After a cup of tea, I went out into the garden with my new camera and found another peacock butterfly about. It had a bee friend with it.

It flew off the buddleia . . .

. . . and settled on the ground for long enough for me to get a good look at it.

Mrs Tootlepedal had done a lot of tidying up while I was out cycling and compost Bin A is filling up steadily again. I had another walk round the garden, noting that the nicotianas are coming out, a late rose is blooming, and poppies and ornamental strawberries are still going strong.

My favourite on this tour was a Japanese Anemone.

After I went back inside, I had a look at the bird feeder, but there were no visitors to be seen, so taking my bird camera with me, I went back out to see if I could surprise a bird flying over the garden. It was very quiet out there too, with only a pair of collared doves peeping over the roof to be seen.
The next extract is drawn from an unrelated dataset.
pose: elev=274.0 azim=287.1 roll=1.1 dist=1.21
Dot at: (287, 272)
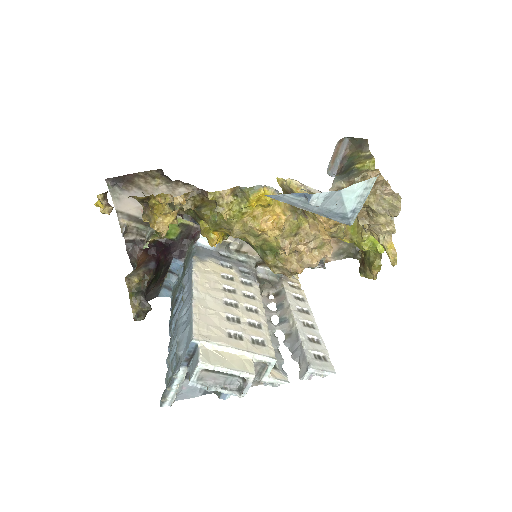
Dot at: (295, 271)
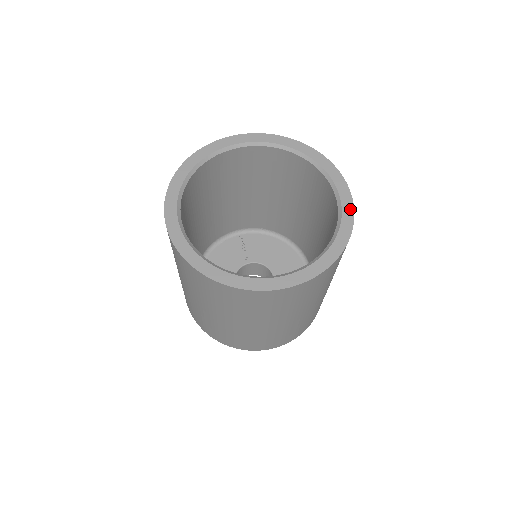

I took a photograph of a phalanx of phlox . . .

. . . and went back to enjoy the regular Zoom meeting with my siblings. My brother was tired after a hard week visiting stately homes and fine churches, but he was able to show us a series of excellent photographs from his holiday.

Mrs Tootlepedal put the trail camera out again last night, but it only captured an unwelcome cat prowling about the garden in the dark.

The flying bird of the day is a magisterial pigeon which appeared just as the collared doves left.

Published by tootlepedal

Cyclist, retired teacher, curmudgeon, keen amateur photographer.

24 thoughts on “Flat out

  1. I enjoyed the selection of photos, especially the butterflies and phalanx of phlox. Your FBOTD does look quite magisterial. That is the most impressive photo I have ever seen of a pigeon.

    I was saddened to find a dead bird in the garden tonight. No sign of foul play.

  2. You have provided a delightful series of interesting and pretty photographs – your magisterial pigeon is a great shot!

  3. You have done a great job of clearing the no mow lawn and making it ready for wild flowers in due course. Your dahlias are a fine sight.

  4. I’m glad the butterflies have returned, and I’m happy to see such excellent shots of them.
    The flowers are all beautiful of course, but my favorite has to be the ornamental strawberry. The Japanese anemone ran a close second though.
    Congratulations on getting that lawn mowed. I know how hard it can be to get through something like that.

  5. We also sport a no-mow-lawn. It is mown only once a year and scarified . Also to lean the soil more we are strewing pure sand on it.

  6. Right off the hop, two of my favourite photos: Belted Galloways and Tony’s happy and very lucky dog.

    As for the scarifying of your newly-prepared no-mow lawn – where are the jackdaws when you need them?